To be honest, you dont need to be techy to use a NAS, it is very easy to set up. The other advantage to having a NAS, is you dont just use it for music, you can store all your photos etc on it too, and important files etc. Central storage is great, particularly if you have more than 1 pc in the house (eg, a desktop and a laptop). I had all my music stored on a desktop up till a couple of months ago till I splashed out on a NAS, and never looked back.

Maplin are doing a 500G NAS for 330 euro at the moment, which is a great deal!!.

Wexfordman


----------



## babydays (6 Mar 2007)

Wexfordman - 

what's the name of the NAS system that Maplin are selling for E330 at the moment?


----------



## babydays (6 Mar 2007)

Think I found it -Is it the Buffalo NAS?

[broken link removed]


Can that link into a hifi system (via USB port?) or does it again have to be linked to a computer which is on?


----------



## Pique318 (6 Mar 2007)

Wexfordman said:


> Maplin are doing a 500G NAS for 330 euro at the moment, which is a great deal!!.


 
Well this is even better....

Komplett - Western Digital 500GB NAS €250 !!
[broken link removed]


----------



## Wexfordman (6 Mar 2007)

Bugger!!

Mine is a buffolo linkstation 250g and ui got it for 299 euros a couple of months ago. Ah well!!

You dont need a pc on for this babydays, it is permanently connected to your network so any other device that is connected to the same network can read files to/from it including music and mp3's. Perfect for the Sonos.

If you are not going for a sonos type solution, you could probably just use an external harddrive with a usb connection on it, which would be much cheaper than a NAS, although a NAS is a better all round solution.

Wait till you decide on what music system you are going for before finally deciding on a storage solution to ensure compatibility etc.

Sorry I could'nt convince you on the sonos though!! 

Wexfordman


----------



## efm (6 Mar 2007)

Doesn't a NAS also need some sort of OS or Media server software (not a full OS but a file heirarchy system) to allow files to be searched for.  I think the Maxtor come with some sort of system installed but I don't think all of them do.


----------



## Wexfordman (6 Mar 2007)

A proper NAS, is just that, a standalone network attatched hard drive, that can be mapped as a harddrive to any pc attatched to the drive. No software required to do this, just map like a normal harddrive in windows.

There are "cheaper" immitation NAS type devices that require specific software installed on your pc, but these are not proper NAS drives

Wexfordman


----------



## MonsieurBond (11 Mar 2007)

Wexfordman said:


> A proper NAS, is just that, a standalone network attatched hard drive, that can be mapped as a harddrive to any pc attatched to the drive. No software required to do this, just map like a normal harddrive in windows.
> 
> There are "cheaper" immitation NAS type devices that require specific software installed on your pc, but these are not proper NAS drives
> 
> Wexfordman



Another option is to buy a whopping big hard drive like [broken link removed] (which I have and recommend) and then buy a router with a USB port such as the new Apple Airport Extreme. Might be a cheaper solution if you are buying a new router anyway.


----------



## babydays (8 May 2007)

FINALLY, I got it!!!!

No, not the Phillips but instead the 80GB iPOD!

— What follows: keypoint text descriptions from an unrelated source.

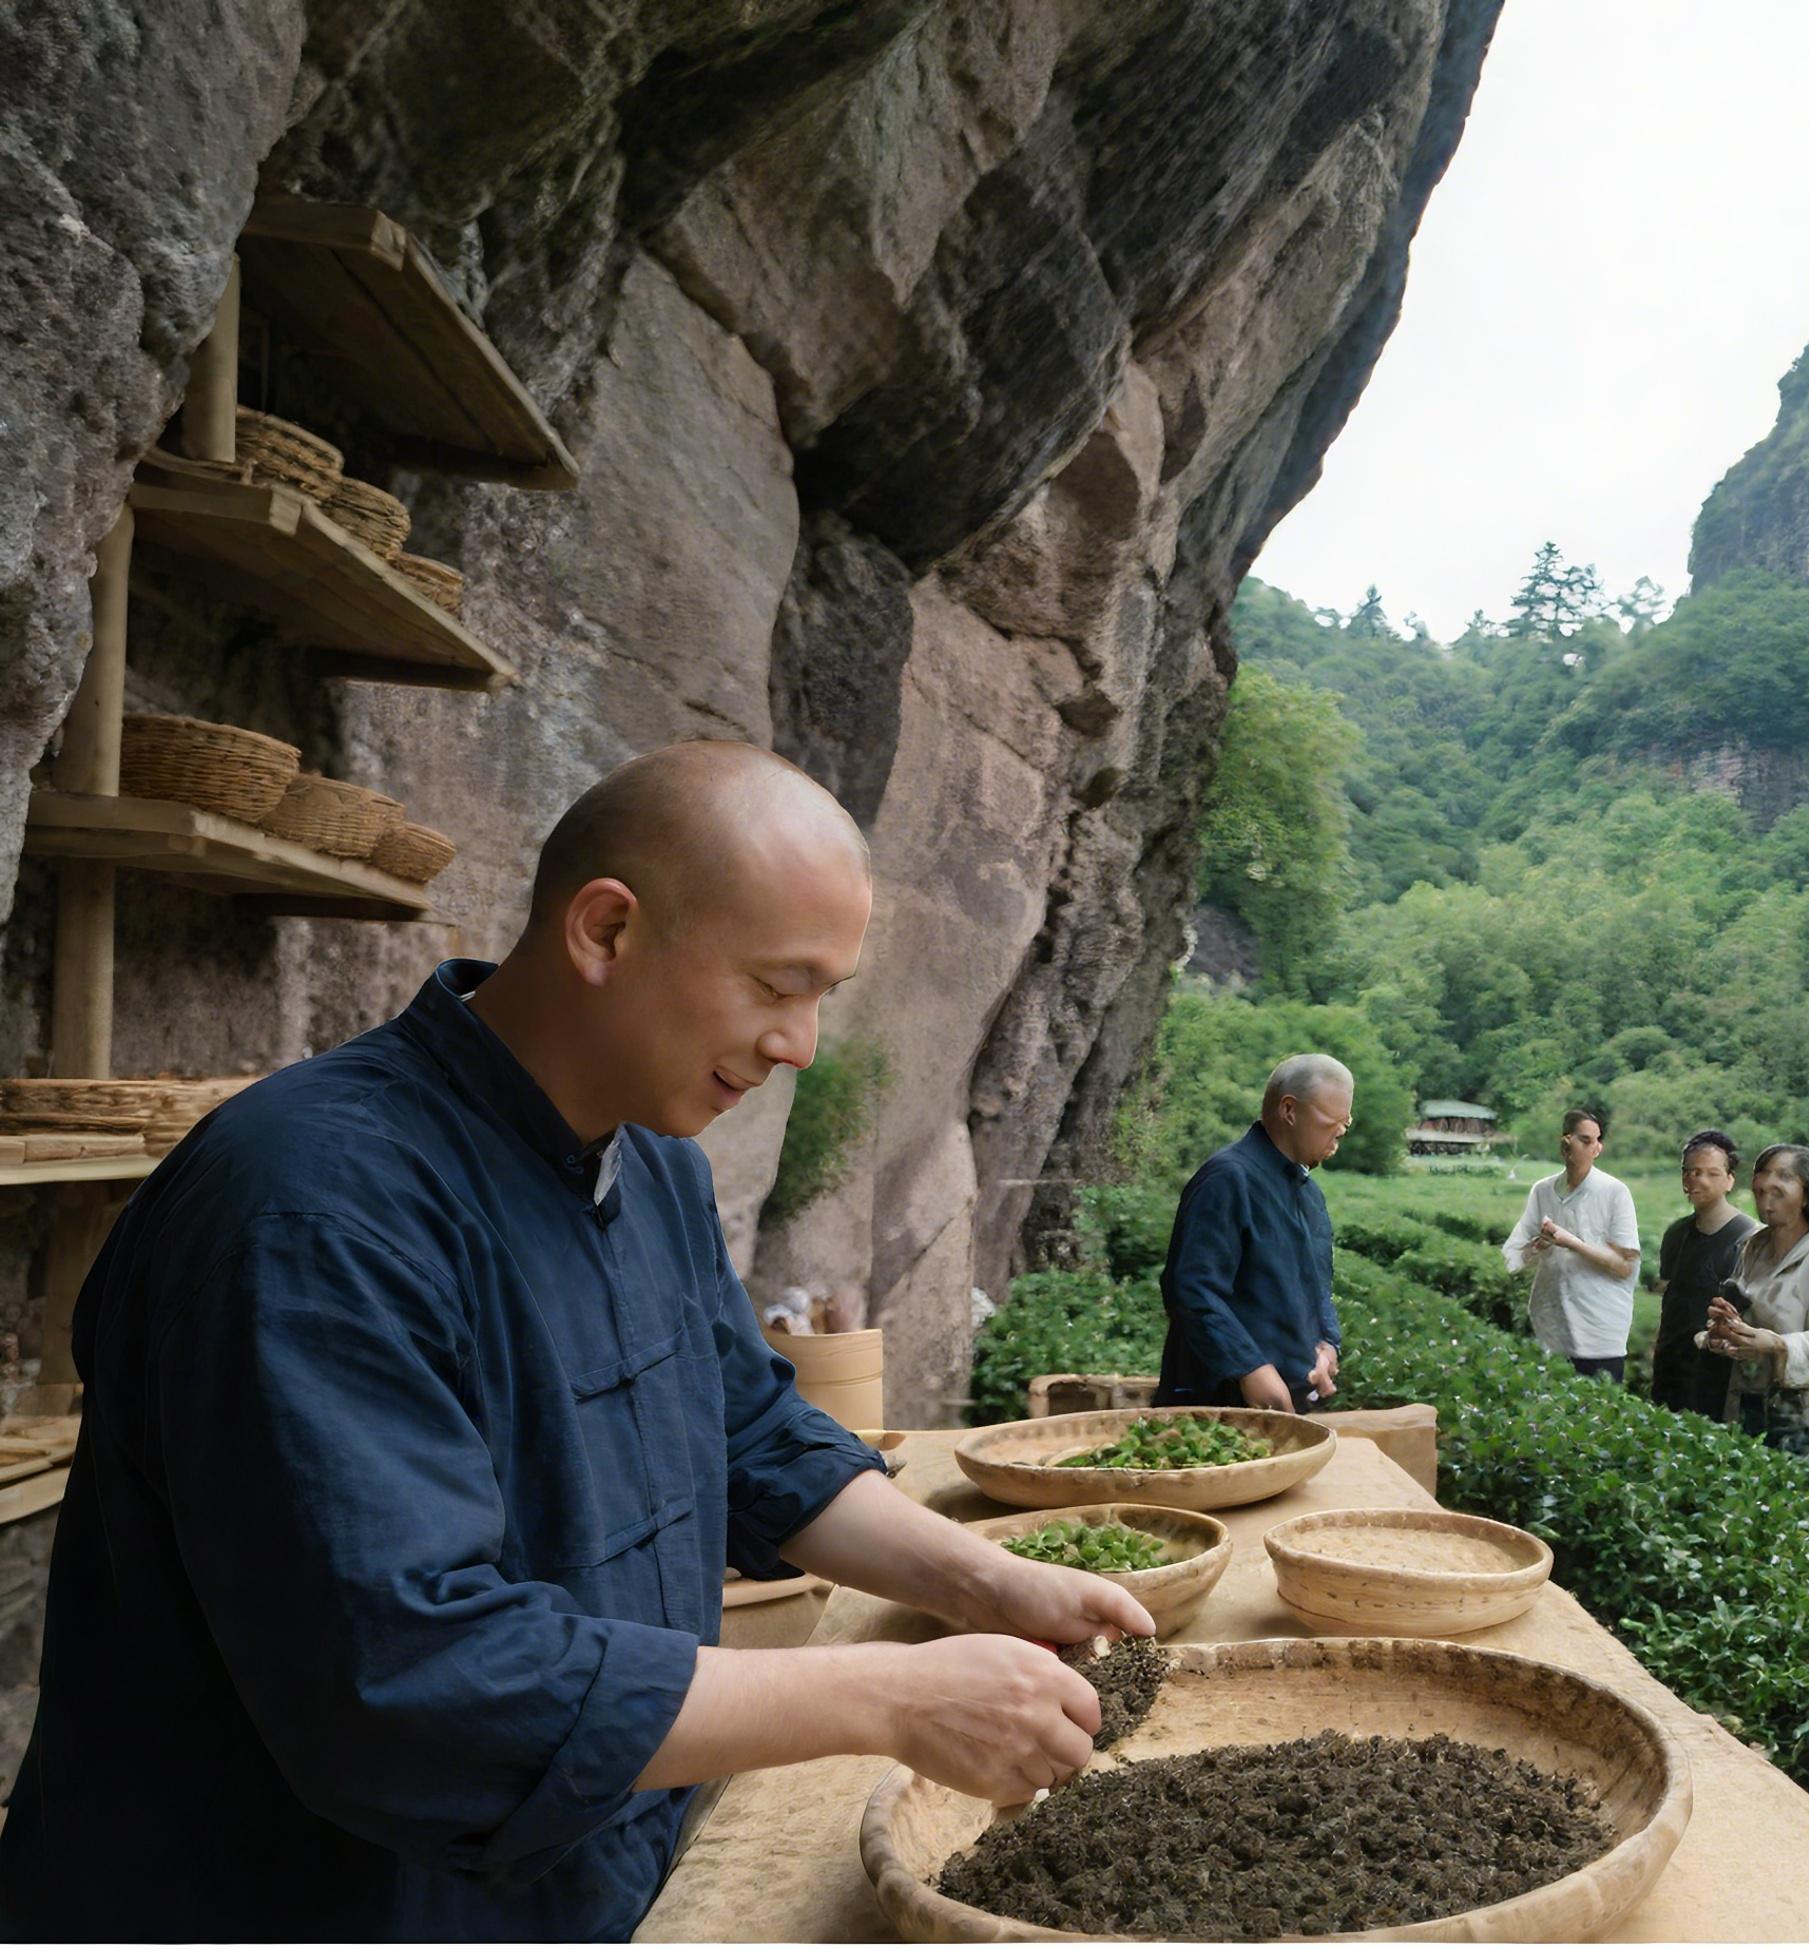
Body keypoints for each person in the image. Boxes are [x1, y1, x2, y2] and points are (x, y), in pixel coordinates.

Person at [0, 744, 1155, 1938]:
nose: (801, 1043)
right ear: (606, 930)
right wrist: (890, 1695)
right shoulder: (310, 1213)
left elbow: (747, 1430)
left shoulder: (647, 1157)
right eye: (778, 985)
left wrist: (984, 1579)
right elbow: (414, 1677)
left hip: (589, 1882)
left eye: (824, 995)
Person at [1159, 1053, 1351, 1411]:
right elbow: (1192, 1291)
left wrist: (1327, 1343)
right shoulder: (1227, 1179)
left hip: (1290, 1405)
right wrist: (1249, 1367)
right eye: (1332, 1121)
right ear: (1289, 1110)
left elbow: (1316, 1286)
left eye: (1346, 1122)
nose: (1341, 1132)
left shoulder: (1309, 1194)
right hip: (1217, 1407)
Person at [1705, 1143, 1809, 1456]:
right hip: (1746, 1404)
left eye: (1781, 1183)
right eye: (1761, 1184)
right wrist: (1726, 1328)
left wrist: (1776, 1345)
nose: (1766, 1192)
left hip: (1801, 1420)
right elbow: (1746, 1310)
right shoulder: (1754, 1245)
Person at [1501, 1107, 1641, 1381]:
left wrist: (1572, 1243)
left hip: (1599, 1335)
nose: (1593, 1148)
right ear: (1565, 1143)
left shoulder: (1615, 1192)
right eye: (1584, 1140)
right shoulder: (1542, 1190)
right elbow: (1512, 1256)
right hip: (1551, 1332)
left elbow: (1626, 1267)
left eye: (1596, 1142)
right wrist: (1534, 1249)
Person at [1650, 1129, 1754, 1417]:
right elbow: (1671, 1299)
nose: (1699, 1180)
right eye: (1692, 1172)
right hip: (1670, 1368)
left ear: (1730, 1180)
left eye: (1712, 1173)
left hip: (1717, 1375)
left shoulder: (1748, 1238)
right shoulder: (1676, 1233)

There were two major drawbacks to the Phillips system, in our view:
 - computer needing to be on when it played
 - the speakers were attached to the player so couldn't give optimal sound around a room (couldn't be placed to left and right of room)
- oh, and thirdly, a bit pricey - approx E1,000, although I saw an offer on a 40GB one for E650 which has been repaired (not a great way to start). 

Pros for the 80 GB Ipod
- connects into our excellent exisiting stereo (with great speakers), 
- carries all our exisiting music (with much space for more). 
- just cost E349 plus E30 for a docking system with remote control
- It has a highly readable screen - i.e. the music is very accessible
- easy to scroll quickly to artist or genre of music desired
- all our music is in itunes on the computer which is completely compatible with Ipod
- small, doesn't take up additional space in the living room

Basically it pretty much ticks all the boxes for what we were seeking:

- standalone (not connected to computer
- can take all our CDs (around a 1,000) without problem
- relatively inexpensive
- not bulky
- easily navigable

I stress we're using it as a home system and not as a portable system so hope it won't breakdown to soon (as I've heard they're prone to do). 

Hoping that in 3 to 4 yrs others systems will be available. but for now this one is perfect. 

Husband is happy with his (very belated) birthday present!

Thanks for the input!


----------